Tasking
5. Tasking#
Tasking constructs provide units of work to a thread for execution. Worksharing constructs do this, too (e.g. for, do, sections, and singles constructs); but the work units are tightly controlled by an iteration limit and limited scheduling, or a limited number of sections or single regions. Worksharing was designed with “ data parallel “ computing in mind. Tasking was designed for “ task parallel “ computing and often involves non-locality or irregularity in memory access.
The task construct can be used to execute work chunks: in a while loop; while traversing nodes in a list; at nodes in a tree graph; or in a normal loop (with a taskloop construct). Unlike the statically scheduled loop iterations of worksharing, a task is often enqueued, and then dequeued for execution by any of the threads of the team within a parallel region. The generation of tasks can be from a single generating thread (creating sibling tasks), or from multiple generators in a recursive graph tree traversals. A taskloop construct bundles iterations of an associated loop into tasks, and provides similar controls found in the task construct.

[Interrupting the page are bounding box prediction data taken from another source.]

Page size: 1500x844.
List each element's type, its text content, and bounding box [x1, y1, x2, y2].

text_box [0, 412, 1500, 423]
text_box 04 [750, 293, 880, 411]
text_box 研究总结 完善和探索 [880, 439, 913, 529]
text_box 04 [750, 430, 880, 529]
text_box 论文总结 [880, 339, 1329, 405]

Sibling tasks are synchronized by the taskwait construct, and tasks and their descendent tasks can be synchronized by containing them in a taskgroup region. Ordered execution is accomplished by specifying dependences with a depend clause. Also, priorities can be specified as hints to the scheduler through a priority clause.

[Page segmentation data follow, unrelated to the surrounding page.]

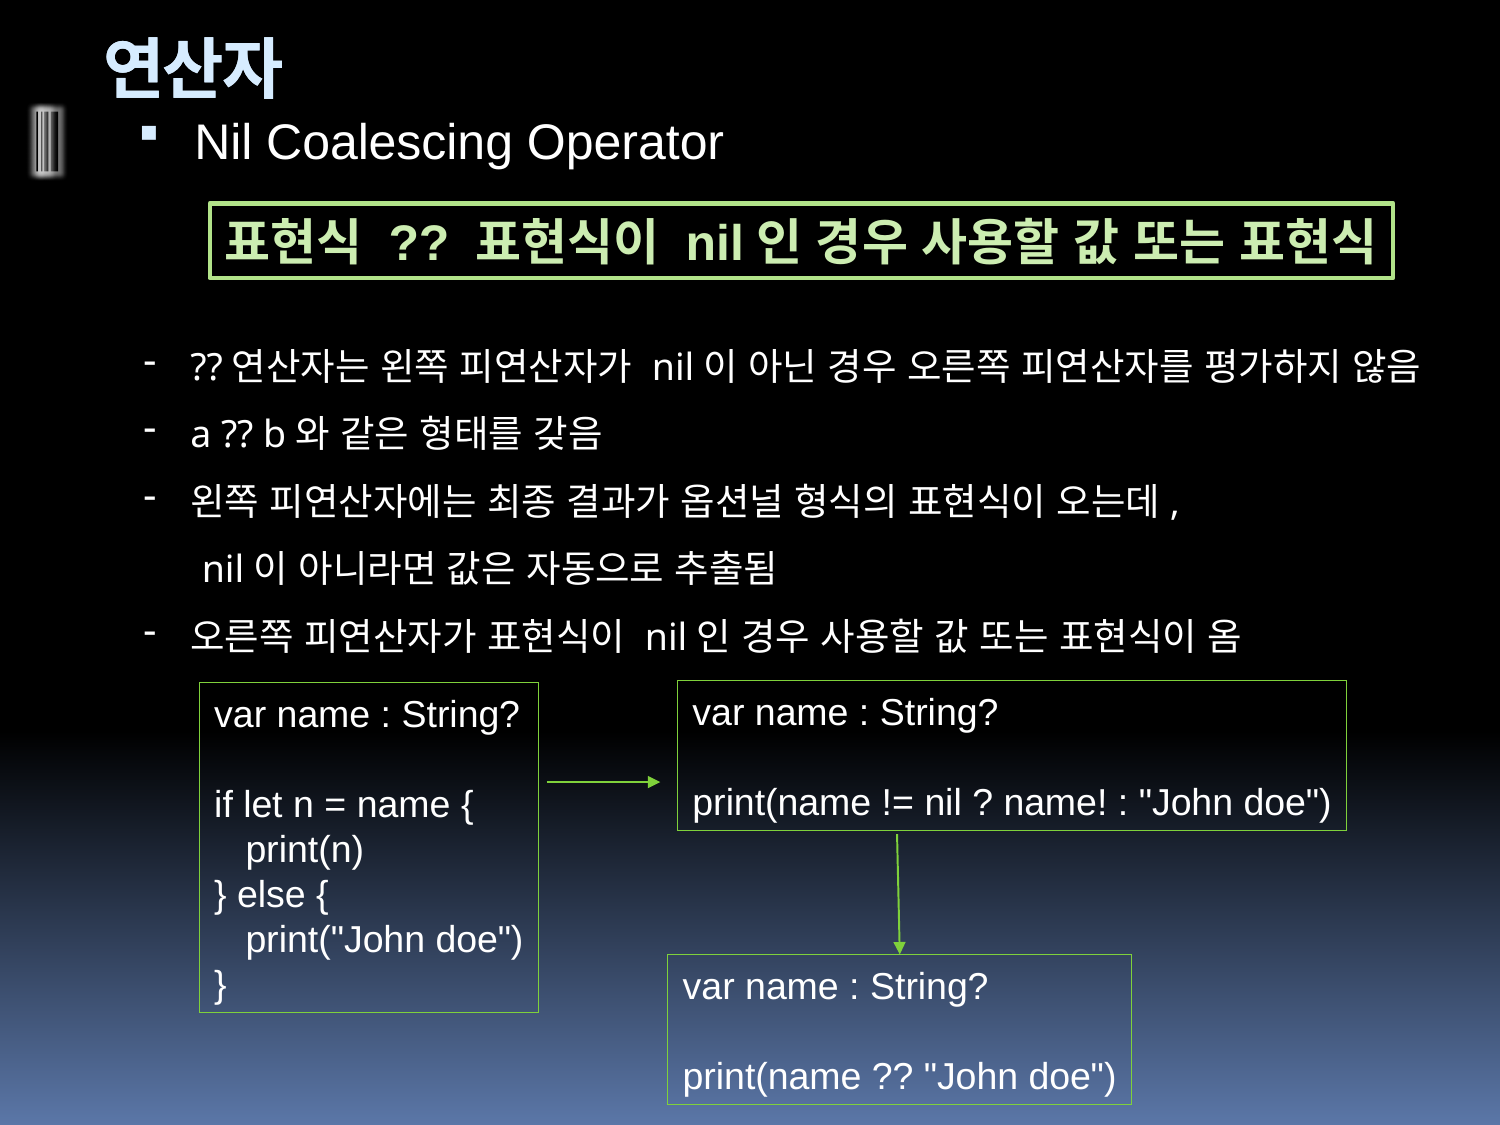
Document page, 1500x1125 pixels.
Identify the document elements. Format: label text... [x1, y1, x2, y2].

text_box ??연산자는 왼쪽 피연산자가 nil이 아닌 경우 오른쪽 피연산자를 평가하지 않음 a ?? b와 같은 형태를 갖음 왼쪽 피연산자에는 최종 결과가 옵션널 형식의 표현식이 오는데, nil이 아니라면 값은 자동으로 추출됨 오른쪽 피연산자가 표현식이 nil인 경우 사용할 값 또는 표현식이 옴 [128, 312, 1437, 666]
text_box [187, 680, 1365, 1107]
text_box 연산자 [88, 19, 1500, 117]
text_box Nil Coalescing Operator [112, 101, 1388, 191]
text_box 표현식 ?? 표현식이 nil인 경우 사용할 값 또는 표현식 [209, 203, 1394, 278]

Various clauses can be used to manage and optimize task generation, as well as reduce the overhead of execution and to relinquish control of threads for work balance and forward progress.
Once a thread starts executing a task, it is the designated thread for executing the task to completion, even though it may leave the execution at a scheduling point and return later. The thread is tied to the task. Scheduling points can be introduced with the taskyield construct. With an untied clause any other thread is allowed to continue the task. An if clause with an expression that evaluates to false results in an undeferred task, which instructs the runtime to suspend the generating task until the undeferred task completes its execution. By including the data environment of the generating task into the generated task with the mergeable and final clauses, task generation overhead can be reduced.
A complete list of the tasking constructs and details of their clauses can be found in the Tasking Constructs chapter of the OpenMP Specifications, in the OpenMP Application Programming Interface section.